(Items stored from a collection)
*** Block opens ***

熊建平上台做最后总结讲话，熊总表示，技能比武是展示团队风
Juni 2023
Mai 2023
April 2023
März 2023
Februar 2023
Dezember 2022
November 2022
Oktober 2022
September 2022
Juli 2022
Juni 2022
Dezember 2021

*** Block closes ***
*** Block opens ***

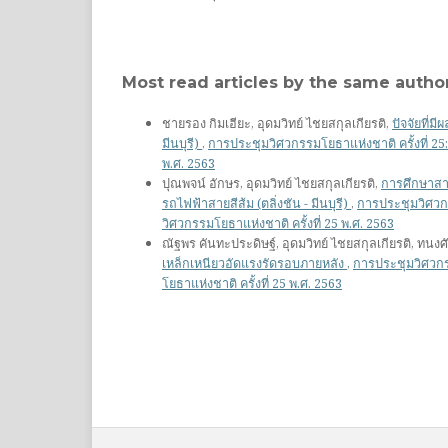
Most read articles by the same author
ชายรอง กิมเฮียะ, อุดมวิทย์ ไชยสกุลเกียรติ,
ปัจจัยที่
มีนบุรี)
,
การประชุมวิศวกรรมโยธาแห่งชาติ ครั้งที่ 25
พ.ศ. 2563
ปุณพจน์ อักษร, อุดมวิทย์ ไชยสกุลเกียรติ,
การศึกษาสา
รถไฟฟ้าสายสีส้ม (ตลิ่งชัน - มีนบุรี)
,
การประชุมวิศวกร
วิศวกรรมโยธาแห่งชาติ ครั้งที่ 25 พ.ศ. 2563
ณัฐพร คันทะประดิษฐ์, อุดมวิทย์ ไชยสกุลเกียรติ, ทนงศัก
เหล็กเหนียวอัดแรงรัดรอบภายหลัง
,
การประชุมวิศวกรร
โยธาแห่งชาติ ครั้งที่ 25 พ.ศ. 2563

*** Block closes ***

Update the data from the line with "熊建平上台做最后总结讲话，熊总表示，技能比武是展示团队风" up to and including the line with "Dezember 2021" by replacing "Dezember" with "December" and leaving everything else unchanged. Output only those lines.

熊建平上台做最后总结讲话，熊总表示，技能比武是展示团队风
Juni 2023
Mai 2023
April 2023
März 2023
Februar 2023
December 2022
November 2022
Oktober 2022
September 2022
Juli 2022
Juni 2022
December 2021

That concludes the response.